-- PAGE EXCERPT follows --

From its origins as a satiric newspaper in Wisconsin, the Onion has become something of an empire suddently this month with the premieres of both “The Onion News Network” on IFC and “Onion SportsDome” on Comedy Central.

Both expertly parody the slickest excesses of their targets with the dense parody found in its publications and online outlets.

Producer Will Graham says it was the online news network that originally started the idea of  a network that’s “more pretentious and boring than CNN, more kind of aggressive and in your face than Fox News.

“Taking it to television just seemed like a natural next step for us,” Graham says. “It was time. And also, I think, it was a chance just to skewer the kind of broader world of cable news and this kind of nonstop, in-your-face information flow and explosive, swishy graphics, that kind of thing.”

And yet, considering the excesses of existing cable news, the main challenge of the Onion TV projects is to actually parody them.

“It is literally impossible to be more ridiculous than Fox News or MSNBC,” Graham says. “It’s actually impossible. It’s happened multiple times that we’ll be talking and brainstorming a joke in the writers’ room. We’ll get excited about it, and then it’s literally on the FoxNews.com website. So I think we have to kind of embrace that closeness.”

The closeness has already resulted in Onion stories being repeatedly used in mainstream press as if they’re real.

“We’ve had online cases where, for example, last year there was a case where we published a story about Neil Armstrong now saying that the moon landing was a hoax, and all these papers in Bangladesh picked it up.

-- PAGE EXCERPT concluded --
-- DATA EXTRACT follows --

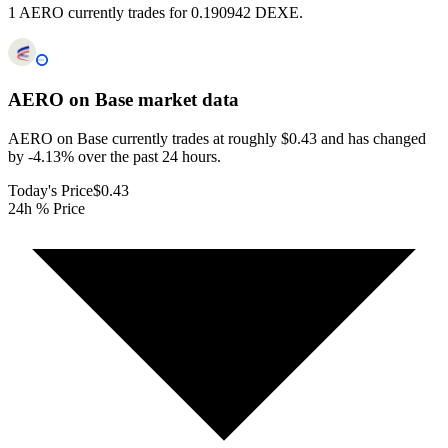
1 AERO currently trades for 0.190942 DEXE.
AERO on Base
market data
AERO on Base currently trades at roughly $0.43 and has changed
by -4.13% over the past 24 hours.
Today's Price
$0.43
24h % Price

-- DATA EXTRACT concluded --

> [PROBLEM A]
Reproduce the passage of the article about the Onion's television shows between "Both expertly parody" and "than Fox News.", inclusive.
> [PROBLEM B]
Write the next part of the article about the Onion's television shows, starting right after its last sentence.

> [TASK ANSWER A]
Both expertly parody the slickest excesses of their targets with the dense parody found in its publications and online outlets.

Producer Will Graham says it was the online news network that originally started the idea of  a network that’s “more pretentious and boring than CNN, more kind of aggressive and in your face than Fox News.

> [TASK ANSWER B]
“There was a story about the Make-A-Wish Foundation being bankrupted by a child who wishes for unlimited wishes, which is pretty out there. It went on MySpace, which is kind of the Internet hub for morons, and we got this letter from the Make-A-Wish Foundation that was, like, ‘We’re getting hundreds of e-mails every hour, people who are concerned.’ So how ridiculous those things are, I think, really kind of opens up a lot of doors for us.”

“It isn’t so much that we’re taking those situations and exploring the humor in those,” says Suzanne Sena, who convincingly plays their hard as nails head anchor, “but rather how sometimes those things are covered. How many of us haven’t been out there at some point covering that snow storm that never really comes, but we’re out there, and we’re dressed for it, and we’re waiting and waiting. But we report on it because we’re there, or we’re in front of the building, and it’s dark, but we’re there because we’re live on the scene. It happens. And I
think that’s some of the absurdity that we like to explore at ONN. We’re not afraid to acknowledge that absurdity and call it out.”

Sena is convincing in her role because she has been a TV anchor before she became a fake one. I wondered how her former colleagues feel about her jump.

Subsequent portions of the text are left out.